▶ PROBLEM STATEMENT
What is needed is an exact copy of the lines in the listing below, from the one with "X6453515Y-16509222D01*" up to and including the one with "X6367801Y-16547317D01*", with no other lines.

▶ MATERIAL PROVIDED
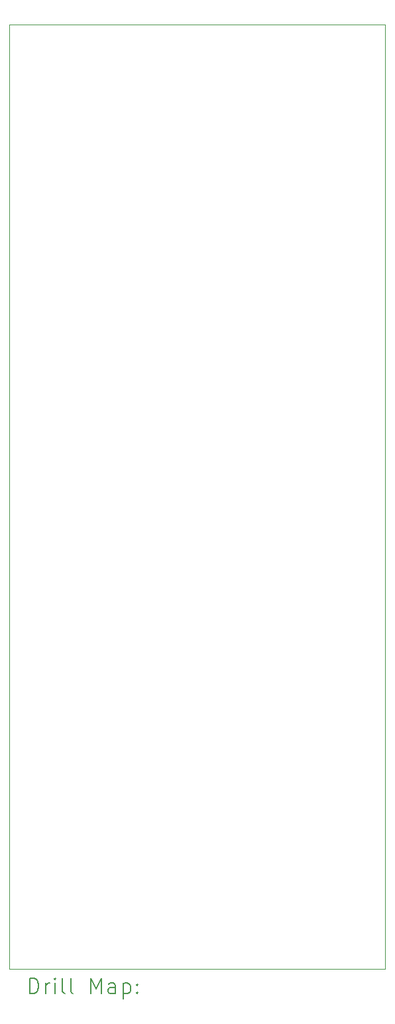
<source format=gbr>
%TF.GenerationSoftware,KiCad,Pcbnew,9.0.4*%
%TF.CreationDate,2025-10-04T20:57:21+02:00*%
%TF.ProjectId,DMH_Dual_VCA_Mk2_PCB_2,444d485f-4475-4616-9c5f-5643415f4d6b,1*%
%TF.SameCoordinates,Original*%
%TF.FileFunction,Drillmap*%
%TF.FilePolarity,Positive*%
%FSLAX45Y45*%
G04 Gerber Fmt 4.5, Leading zero omitted, Abs format (unit mm)*
G04 Created by KiCad (PCBNEW 9.0.4) date 2025-10-04 20:57:21*
%MOMM*%
%LPD*%
G01*
G04 APERTURE LIST*
%ADD10C,0.050000*%
%ADD11C,0.200000*%
G04 APERTURE END LIST*
D10*
X5100000Y-4250000D02*
X9900000Y-4250000D01*
X9900000Y-16300000D01*
X5100000Y-16300000D01*
X5100000Y-4250000D01*
D11*
X5358277Y-16613984D02*
X5358277Y-16413984D01*
X5358277Y-16413984D02*
X5405896Y-16413984D01*
X5405896Y-16413984D02*
X5434467Y-16423508D01*
X5434467Y-16423508D02*
X5453515Y-16442555D01*
X5453515Y-16442555D02*
X5463039Y-16461603D01*
X5463039Y-16461603D02*
X5472563Y-16499698D01*
X5472563Y-16499698D02*
X5472563Y-16528269D01*
X5472563Y-16528269D02*
X5463039Y-16566365D01*
X5463039Y-16566365D02*
X5453515Y-16585412D01*
X5453515Y-16585412D02*
X5434467Y-16604460D01*
X5434467Y-16604460D02*
X5405896Y-16613984D01*
X5405896Y-16613984D02*
X5358277Y-16613984D01*
X5558277Y-16613984D02*
X5558277Y-16480650D01*
X5558277Y-16518746D02*
X5567801Y-16499698D01*
X5567801Y-16499698D02*
X5577324Y-16490174D01*
X5577324Y-16490174D02*
X5596372Y-16480650D01*
X5596372Y-16480650D02*
X5615420Y-16480650D01*
X5682086Y-16613984D02*
X5682086Y-16480650D01*
X5682086Y-16413984D02*
X5672562Y-16423508D01*
X5672562Y-16423508D02*
X5682086Y-16433031D01*
X5682086Y-16433031D02*
X5691610Y-16423508D01*
X5691610Y-16423508D02*
X5682086Y-16413984D01*
X5682086Y-16413984D02*
X5682086Y-16433031D01*
X5805896Y-16613984D02*
X5786848Y-16604460D01*
X5786848Y-16604460D02*
X5777324Y-16585412D01*
X5777324Y-16585412D02*
X5777324Y-16413984D01*
X5910658Y-16613984D02*
X5891610Y-16604460D01*
X5891610Y-16604460D02*
X5882086Y-16585412D01*
X5882086Y-16585412D02*
X5882086Y-16413984D01*
X6139229Y-16613984D02*
X6139229Y-16413984D01*
X6139229Y-16413984D02*
X6205896Y-16556841D01*
X6205896Y-16556841D02*
X6272562Y-16413984D01*
X6272562Y-16413984D02*
X6272562Y-16613984D01*
X6453515Y-16613984D02*
X6453515Y-16509222D01*
X6453515Y-16509222D02*
X6443991Y-16490174D01*
X6443991Y-16490174D02*
X6424943Y-16480650D01*
X6424943Y-16480650D02*
X6386848Y-16480650D01*
X6386848Y-16480650D02*
X6367801Y-16490174D01*
X6453515Y-16604460D02*
X6434467Y-16613984D01*
X6434467Y-16613984D02*
X6386848Y-16613984D01*
X6386848Y-16613984D02*
X6367801Y-16604460D01*
X6367801Y-16604460D02*
X6358277Y-16585412D01*
X6358277Y-16585412D02*
X6358277Y-16566365D01*
X6358277Y-16566365D02*
X6367801Y-16547317D01*
X6367801Y-16547317D02*
X6386848Y-16537793D01*
X6386848Y-16537793D02*
X6434467Y-16537793D01*
X6434467Y-16537793D02*
X6453515Y-16528269D01*
X6548753Y-16480650D02*
X6548753Y-16680650D01*
X6548753Y-16490174D02*
X6567801Y-16480650D01*
X6567801Y-16480650D02*
X6605896Y-16480650D01*
X6605896Y-16480650D02*
X6624943Y-16490174D01*
X6624943Y-16490174D02*
X6634467Y-16499698D01*
X6634467Y-16499698D02*
X6643991Y-16518746D01*
X6643991Y-16518746D02*
X6643991Y-16575888D01*
X6643991Y-16575888D02*
X6634467Y-16594936D01*
X6634467Y-16594936D02*
X6624943Y-16604460D01*
X6624943Y-16604460D02*
X6605896Y-16613984D01*
X6605896Y-16613984D02*
X6567801Y-16613984D01*
X6567801Y-16613984D02*
X6548753Y-16604460D01*
X6729705Y-16594936D02*
X6739229Y-16604460D01*
X6739229Y-16604460D02*
X6729705Y-16613984D01*
X6729705Y-16613984D02*
X6720182Y-16604460D01*
X6720182Y-16604460D02*
X6729705Y-16594936D01*
X6729705Y-16594936D02*
X6729705Y-16613984D01*
X6729705Y-16490174D02*
X6739229Y-16499698D01*
X6739229Y-16499698D02*
X6729705Y-16509222D01*
X6729705Y-16509222D02*
X6720182Y-16499698D01*
X6720182Y-16499698D02*
X6729705Y-16490174D01*
X6729705Y-16490174D02*
X6729705Y-16509222D01*
M02*

</source>
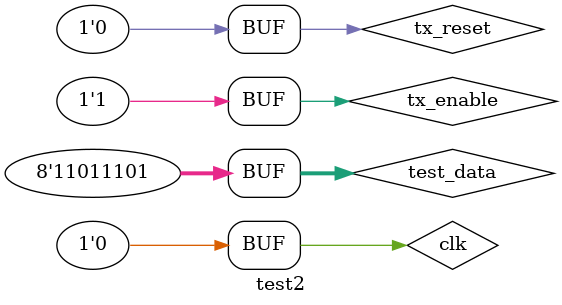
<source format=v>
module test2();
localparam CYCLES = 12;
reg clk = 1'b0;
reg tx_reset = 1'b0;
reg tx_enable = 1'b0;

wire dout;
reg [7:0] test_data = 8'b11011101;
wire [7+1+1+1:0] rx_data;

shift_reg_sipo #(11) sr(
	.clk(clk),
	.reset(),
	.datain(dout),
	.dataout(rx_data)
);

tx_module tm(
	.clk(clk),
	.reset(tx_reset),
	.enable(tx_enable),
	.data_in(test_data),
	.tx(dout)
);

initial begin
	$monitor("%b", rx_data);
	tx_enable = 1'b1;
	tx_reset = 1'b1;
	#1 tx_reset = 1'b0;
end

always @ (posedge clk) begin
	$display("Posedge");
end

initial repeat(CYCLES*2) begin
	#5 clk = ~clk;
end

endmodule


</source>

▶ SOLUTION
X6453515Y-16509222D01*
X6453515Y-16509222D02*
X6443991Y-16490174D01*
X6443991Y-16490174D02*
X6424943Y-16480650D01*
X6424943Y-16480650D02*
X6386848Y-16480650D01*
X6386848Y-16480650D02*
X6367801Y-16490174D01*
X6453515Y-16604460D02*
X6434467Y-16613984D01*
X6434467Y-16613984D02*
X6386848Y-16613984D01*
X6386848Y-16613984D02*
X6367801Y-16604460D01*
X6367801Y-16604460D02*
X6358277Y-16585412D01*
X6358277Y-16585412D02*
X6358277Y-16566365D01*
X6358277Y-16566365D02*
X6367801Y-16547317D01*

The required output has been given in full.